Copy the data that appears below exactly. Drop the pictures.

(Material shown begins)

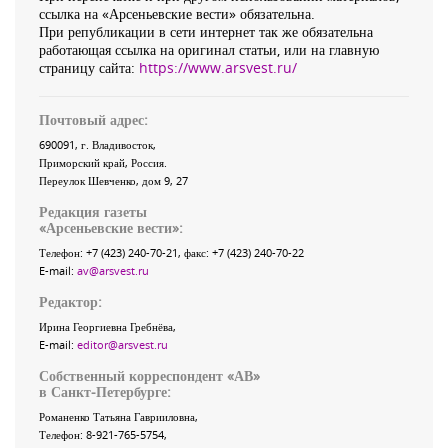
ссылка на «Арсеньевские вести» обязательна.
При републикации в сети интернет так же обязательна
работающая ссылка на оригинал статьи, или на главную
страницу сайта:
https://www.arsvest.ru/
Почтовый адрес:
690091
, г.
Владивосток
,
Приморский край
,
Россия
.
Переулок Шевченко
, дом 9, 27
Редакция газеты
«
Арсеньевские вести
»:
Телефон:
+7 (423) 240-70-21
, факс:
+7 (423) 240-70-22
E-mail:
av@arsvest.ru
Редактор:
Ирина Георгиевна Гребнёва,
E-mail:
editor@arsvest.ru
Собственный корреспондент «АВ»
в Санкт-Петербурге:
Романенко Татьяна Гаврииловна,
Телефон: 8-921-765-5754,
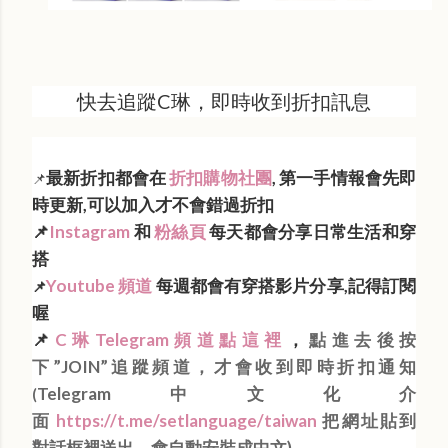
快去追蹤C琳，即時收到折扣訊息
最新折扣都會在
折扣購物社團
, 第一手情報會先即
📌
時更新,可以加入才不會錯過折扣
📌
Instagram
和
粉絲頁
每天都會分享日常生活和穿
搭
Youtube 頻道
每週都會有穿搭影片分享,記得訂閱
📌
喔
📌
C琳Telegram頻道點這裡
，
點進去後按
下”JOIN”追蹤頻道，才會收到即時折扣通知
Telegram中文化介
(
面
https://t.me/setlanguage/taiwan
把網址貼到
對話框裡送出，會自動安裝成中文)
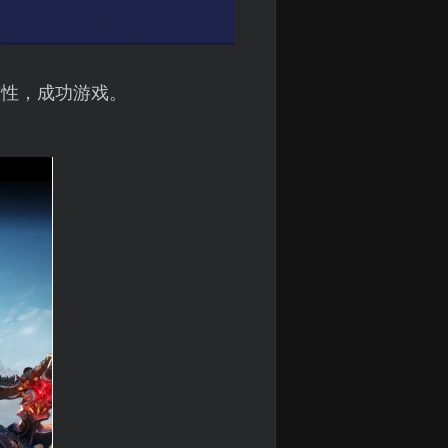
整性，成功游戏。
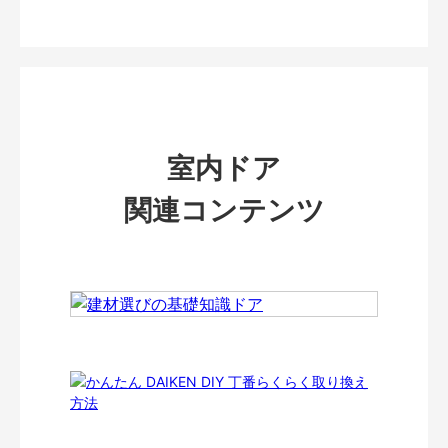
室内ドア
関連コンテンツ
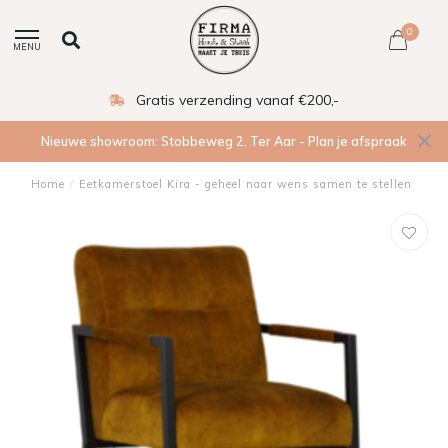
0
MENU
Gratis verzending vanaf €200,-
Nieuwe showroom: Stobbeweg 2, Ter Aar - Plan je afspraak
Home
/
Eetkamerstoel Kira - geheel naar wens samen te stellen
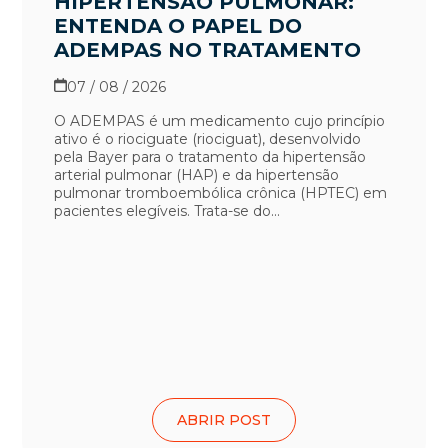
HIPERTENSÃO PULMONAR:
ENTENDA O PAPEL DO
ADEMPAS NO TRATAMENTO
07 / 08 / 2026
O ADEMPAS é um medicamento cujo princípio
ativo é o riociguate (riociguat), desenvolvido
pela Bayer para o tratamento da hipertensão
arterial pulmonar (HAP) e da hipertensão
pulmonar tromboembólica crônica (HPTEC) em
pacientes elegíveis. Trata-se do...
ABRIR POST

(Material shown ends)

## Answer for this exercise
ссылка на «Арсеньевские вести» обязательна.
При републикации в сети интернет так же обязательна
работающая ссылка на оригинал статьи, или на главную
страницу сайта:
https://www.arsvest.ru/
Почтовый адрес:
690091
, г.
Владивосток
,
Приморский край
,
Россия
.
Переулок Шевченко
, дом 9, 27
Редакция газеты
«
Арсеньевские вести
»:
Телефон:
+7 (423) 240-70-21
, факс:
+7 (423) 240-70-22
E-mail:
av@arsvest.ru
Редактор:
Ирина Георгиевна Гребнёва,
E-mail:
editor@arsvest.ru
Собственный корреспондент «АВ»
в Санкт-Петербурге:
Романенко Татьяна Гаврииловна,
Телефон: 8-921-765-5754,
快去追蹤C琳，即時收到折扣訊息
最新折扣都會在
折扣購物社團
, 第一手情報會先即
📌
時更新,可以加入才不會錯過折扣
📌
Instagram
和
粉絲頁
每天都會分享日常生活和穿
搭
Youtube 頻道
每週都會有穿搭影片分享,記得訂閱
📌
喔
📌
C琳Telegram頻道點這裡
，
點進去後按
下”JOIN”追蹤頻道，才會收到即時折扣通知
Telegram中文化介
(
面
https://t.me/setlanguage/taiwan
把網址貼到
對話框裡送出，會自動安裝成中文)
整性，成功游戏。
室内ドア
関連コンテンツ
0
MENU
Gratis verzending vanaf €200,-
Nieuwe showroom: Stobbeweg 2, Ter Aar - Plan je afspraak
Home
/
Eetkamerstoel Kira - geheel naar wens samen te stellen
HIPERTENSÃO PULMONAR:
ENTENDA O PAPEL DO
ADEMPAS NO TRATAMENTO
07 / 08 / 2026
O ADEMPAS é um medicamento cujo princípio
ativo é o riociguate (riociguat), desenvolvido
pela Bayer para o tratamento da hipertensão
arterial pulmonar (HAP) e da hipertensão
pulmonar tromboembólica crônica (HPTEC) em
pacientes elegíveis. Trata-se do...
ABRIR POST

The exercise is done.